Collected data
○ ○ ○ ○ ○ ○ ○
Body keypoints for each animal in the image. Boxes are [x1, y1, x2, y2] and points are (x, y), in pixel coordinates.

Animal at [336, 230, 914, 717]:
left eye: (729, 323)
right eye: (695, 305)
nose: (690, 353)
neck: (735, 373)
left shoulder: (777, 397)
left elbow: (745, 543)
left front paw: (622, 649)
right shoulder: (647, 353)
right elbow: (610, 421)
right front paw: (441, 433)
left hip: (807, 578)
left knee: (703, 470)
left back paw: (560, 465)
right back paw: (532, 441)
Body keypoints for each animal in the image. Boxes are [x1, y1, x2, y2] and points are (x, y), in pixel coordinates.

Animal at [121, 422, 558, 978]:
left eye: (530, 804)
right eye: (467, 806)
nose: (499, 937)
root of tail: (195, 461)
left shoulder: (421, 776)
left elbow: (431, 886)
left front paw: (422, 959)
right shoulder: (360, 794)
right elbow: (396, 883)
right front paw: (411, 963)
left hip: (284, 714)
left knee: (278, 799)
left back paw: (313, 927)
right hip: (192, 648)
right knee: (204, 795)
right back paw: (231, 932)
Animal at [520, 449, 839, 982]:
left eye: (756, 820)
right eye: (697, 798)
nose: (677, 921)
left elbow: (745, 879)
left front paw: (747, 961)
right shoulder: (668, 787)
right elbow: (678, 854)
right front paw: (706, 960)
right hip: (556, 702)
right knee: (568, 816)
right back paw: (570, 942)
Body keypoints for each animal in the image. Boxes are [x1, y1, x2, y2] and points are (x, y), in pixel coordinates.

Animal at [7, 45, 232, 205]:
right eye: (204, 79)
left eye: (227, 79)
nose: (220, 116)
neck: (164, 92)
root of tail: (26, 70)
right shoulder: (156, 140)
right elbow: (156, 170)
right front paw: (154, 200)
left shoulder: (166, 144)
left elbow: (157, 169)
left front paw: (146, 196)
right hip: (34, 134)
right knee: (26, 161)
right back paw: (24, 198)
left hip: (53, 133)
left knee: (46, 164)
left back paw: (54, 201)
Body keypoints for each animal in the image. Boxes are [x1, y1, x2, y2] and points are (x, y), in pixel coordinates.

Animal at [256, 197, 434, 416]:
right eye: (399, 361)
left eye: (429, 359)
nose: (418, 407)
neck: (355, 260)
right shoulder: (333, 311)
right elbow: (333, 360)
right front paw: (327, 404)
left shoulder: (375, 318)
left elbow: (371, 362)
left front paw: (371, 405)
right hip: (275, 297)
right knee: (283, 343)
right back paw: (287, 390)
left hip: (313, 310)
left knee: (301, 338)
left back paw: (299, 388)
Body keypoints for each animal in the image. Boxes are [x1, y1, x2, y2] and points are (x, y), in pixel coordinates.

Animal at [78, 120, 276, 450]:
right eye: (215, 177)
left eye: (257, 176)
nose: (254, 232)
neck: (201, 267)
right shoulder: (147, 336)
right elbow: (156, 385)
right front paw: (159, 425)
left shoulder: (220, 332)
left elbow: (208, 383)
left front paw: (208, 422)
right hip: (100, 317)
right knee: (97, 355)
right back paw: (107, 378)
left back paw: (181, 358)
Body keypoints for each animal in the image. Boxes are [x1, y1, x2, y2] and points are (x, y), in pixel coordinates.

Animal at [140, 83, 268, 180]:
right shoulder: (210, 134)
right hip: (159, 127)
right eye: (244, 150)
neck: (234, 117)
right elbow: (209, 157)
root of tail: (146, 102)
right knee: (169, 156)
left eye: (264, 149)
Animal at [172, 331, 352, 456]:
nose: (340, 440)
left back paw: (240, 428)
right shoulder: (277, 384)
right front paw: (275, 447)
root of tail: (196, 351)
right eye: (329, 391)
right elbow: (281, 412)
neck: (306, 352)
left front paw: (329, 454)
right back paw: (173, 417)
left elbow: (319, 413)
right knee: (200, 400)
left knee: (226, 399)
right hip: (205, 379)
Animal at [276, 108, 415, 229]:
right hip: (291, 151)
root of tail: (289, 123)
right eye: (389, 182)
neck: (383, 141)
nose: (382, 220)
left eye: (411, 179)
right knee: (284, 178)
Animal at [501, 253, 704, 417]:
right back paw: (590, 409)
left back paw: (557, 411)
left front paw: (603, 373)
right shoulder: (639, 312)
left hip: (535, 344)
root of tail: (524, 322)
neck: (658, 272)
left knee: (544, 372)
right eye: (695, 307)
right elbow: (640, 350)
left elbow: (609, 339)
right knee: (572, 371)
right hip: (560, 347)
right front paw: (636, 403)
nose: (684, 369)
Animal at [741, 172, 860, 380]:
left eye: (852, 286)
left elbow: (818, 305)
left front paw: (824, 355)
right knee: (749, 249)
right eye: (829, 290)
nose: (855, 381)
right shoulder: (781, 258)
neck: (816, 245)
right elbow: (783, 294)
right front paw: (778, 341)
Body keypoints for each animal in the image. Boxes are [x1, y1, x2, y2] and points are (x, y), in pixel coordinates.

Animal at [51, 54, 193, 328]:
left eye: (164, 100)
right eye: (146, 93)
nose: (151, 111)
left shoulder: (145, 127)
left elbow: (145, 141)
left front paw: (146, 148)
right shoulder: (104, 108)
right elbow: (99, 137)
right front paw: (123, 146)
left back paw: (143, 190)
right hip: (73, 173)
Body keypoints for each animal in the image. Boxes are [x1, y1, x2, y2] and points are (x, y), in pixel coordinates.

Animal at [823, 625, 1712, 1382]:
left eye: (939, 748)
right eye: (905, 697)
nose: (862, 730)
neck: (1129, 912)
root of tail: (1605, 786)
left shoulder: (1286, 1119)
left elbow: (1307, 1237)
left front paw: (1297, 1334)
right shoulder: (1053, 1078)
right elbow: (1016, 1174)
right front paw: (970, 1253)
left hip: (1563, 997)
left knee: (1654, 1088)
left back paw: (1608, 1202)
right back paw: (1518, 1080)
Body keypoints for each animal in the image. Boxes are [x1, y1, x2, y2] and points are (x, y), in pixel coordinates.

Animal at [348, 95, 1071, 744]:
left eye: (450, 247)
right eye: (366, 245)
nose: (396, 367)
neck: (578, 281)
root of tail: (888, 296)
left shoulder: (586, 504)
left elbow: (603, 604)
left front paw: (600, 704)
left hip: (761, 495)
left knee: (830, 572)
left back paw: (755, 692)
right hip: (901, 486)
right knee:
○ ○ ○ ○ ○ ○ ○
REQUIRED ACTION: In this exercise, give every record above again exactly.

OUTPUT FOR THIS TASK:
Body keypoints for each animal in the image. Boxes are [x1, y1, x2, y2] and points are (x, y), in pixel coordinates.

Animal at [336, 230, 914, 717]:
left eye: (729, 323)
right eye: (695, 305)
nose: (690, 353)
neck: (735, 373)
left shoulder: (777, 397)
left elbow: (745, 543)
left front paw: (622, 649)
right shoulder: (647, 353)
right elbow: (610, 421)
right front paw: (441, 433)
left hip: (807, 578)
left knee: (703, 470)
left back paw: (560, 465)
right back paw: (532, 441)
Body keypoints for each animal in the image. Boxes are [x1, y1, x2, y2] and points are (x, y), in pixel coordinates.

Animal at [121, 422, 558, 978]:
left eye: (530, 804)
right eye: (467, 806)
nose: (499, 937)
root of tail: (195, 461)
left shoulder: (421, 776)
left elbow: (431, 886)
left front paw: (422, 959)
right shoulder: (360, 794)
right elbow: (396, 883)
right front paw: (411, 963)
left hip: (284, 714)
left knee: (278, 799)
left back paw: (313, 927)
right hip: (192, 648)
right knee: (204, 795)
right back paw: (231, 932)
Animal at [520, 449, 839, 982]:
left eye: (756, 820)
right eye: (697, 798)
nose: (677, 921)
left elbow: (745, 879)
left front paw: (747, 961)
right shoulder: (668, 787)
right elbow: (678, 854)
right front paw: (706, 960)
right hip: (556, 702)
right knee: (568, 816)
right back paw: (570, 942)
Body keypoints for each animal in the image. Boxes are [x1, y1, x2, y2] and points are (x, y), in pixel coordinates.

Animal at [7, 45, 232, 205]:
right eye: (204, 79)
left eye: (227, 79)
nose: (220, 116)
neck: (164, 92)
root of tail: (26, 70)
right shoulder: (156, 140)
right elbow: (156, 170)
right front paw: (154, 200)
left shoulder: (166, 144)
left elbow: (157, 169)
left front paw: (146, 196)
right hip: (34, 134)
right knee: (26, 161)
right back paw: (24, 198)
left hip: (53, 133)
left knee: (46, 164)
left back paw: (54, 201)
Body keypoints for each animal in the image. Boxes are [x1, y1, x2, y2] and points are (x, y), in pixel coordinates.

Animal at [256, 197, 434, 416]:
right eye: (399, 361)
left eye: (429, 359)
nose: (418, 407)
neck: (355, 260)
right shoulder: (333, 311)
right elbow: (333, 360)
right front paw: (327, 404)
left shoulder: (375, 318)
left elbow: (371, 362)
left front paw: (371, 405)
right hip: (275, 297)
right knee: (283, 343)
right back paw: (287, 390)
left hip: (313, 310)
left knee: (301, 338)
left back paw: (299, 388)
Body keypoints for each animal in the image. Boxes are [x1, y1, x2, y2] and points are (x, y), in pixel coordinates.

Animal at [78, 120, 276, 450]:
right eye: (215, 177)
left eye: (257, 176)
nose: (254, 232)
neck: (201, 267)
right shoulder: (147, 336)
right elbow: (156, 385)
right front paw: (159, 425)
left shoulder: (220, 332)
left elbow: (208, 383)
left front paw: (208, 422)
right hip: (100, 317)
right knee: (97, 355)
right back paw: (107, 378)
left back paw: (181, 358)
Body keypoints for each animal in the image. Boxes are [x1, y1, x2, y2] and points are (x, y), in pixel coordinates.

Animal at [140, 83, 268, 180]:
right shoulder: (210, 134)
right hip: (159, 127)
right eye: (244, 150)
neck: (234, 117)
right elbow: (209, 157)
root of tail: (146, 102)
right knee: (169, 156)
left eye: (264, 149)
Animal at [172, 331, 352, 456]:
nose: (340, 440)
left back paw: (240, 428)
right shoulder: (277, 384)
right front paw: (275, 447)
root of tail: (196, 351)
right eye: (329, 391)
right elbow: (281, 412)
neck: (306, 352)
left front paw: (329, 454)
right back paw: (173, 417)
left elbow: (319, 413)
right knee: (200, 400)
left knee: (226, 399)
right hip: (205, 379)
Animal at [276, 108, 415, 229]:
right hip: (291, 151)
root of tail: (289, 123)
right eye: (389, 182)
neck: (383, 141)
nose: (382, 220)
left eye: (411, 179)
right knee: (284, 178)
Animal at [501, 253, 704, 417]:
right back paw: (590, 409)
left back paw: (557, 411)
left front paw: (603, 373)
right shoulder: (639, 312)
left hip: (535, 344)
root of tail: (524, 322)
neck: (658, 272)
left knee: (544, 372)
right eye: (695, 307)
right elbow: (640, 350)
left elbow: (609, 339)
right knee: (572, 371)
right hip: (560, 347)
right front paw: (636, 403)
nose: (684, 369)
Animal at [741, 172, 860, 380]:
left eye: (852, 286)
left elbow: (818, 305)
left front paw: (824, 355)
right knee: (749, 249)
right eye: (829, 290)
nose: (855, 381)
right shoulder: (781, 258)
neck: (816, 245)
right elbow: (783, 294)
right front paw: (778, 341)
Body keypoints for each animal in the image. Boxes are [x1, y1, x2, y2] and points are (x, y), in pixel coordinates.

Animal at [51, 54, 193, 328]:
left eye: (164, 100)
right eye: (146, 93)
nose: (151, 111)
left shoulder: (145, 127)
left elbow: (145, 141)
left front paw: (146, 148)
right shoulder: (104, 108)
right elbow: (99, 137)
right front paw: (123, 146)
left back paw: (143, 190)
right hip: (73, 173)
Body keypoints for each animal in the image. Boxes are [x1, y1, x2, y2] and points are (x, y), in pixel coordinates.

Animal at [823, 625, 1712, 1382]:
left eye: (939, 748)
right eye: (905, 697)
nose: (862, 730)
neck: (1129, 912)
root of tail: (1605, 786)
left shoulder: (1286, 1119)
left elbow: (1307, 1237)
left front paw: (1297, 1334)
right shoulder: (1053, 1078)
right elbow: (1016, 1174)
right front paw: (970, 1253)
left hip: (1563, 997)
left knee: (1654, 1088)
left back paw: (1608, 1202)
right back paw: (1518, 1080)
Body keypoints for each animal in the image. Boxes are [x1, y1, x2, y2] and points are (x, y), in pixel coordinates.

Animal at [348, 95, 1071, 744]:
left eye: (450, 247)
right eye: (366, 245)
nose: (396, 367)
neck: (578, 281)
root of tail: (888, 296)
left shoulder: (586, 504)
left elbow: (603, 604)
left front paw: (600, 704)
left hip: (761, 495)
left knee: (830, 572)
left back paw: (755, 692)
right hip: (901, 486)
right knee:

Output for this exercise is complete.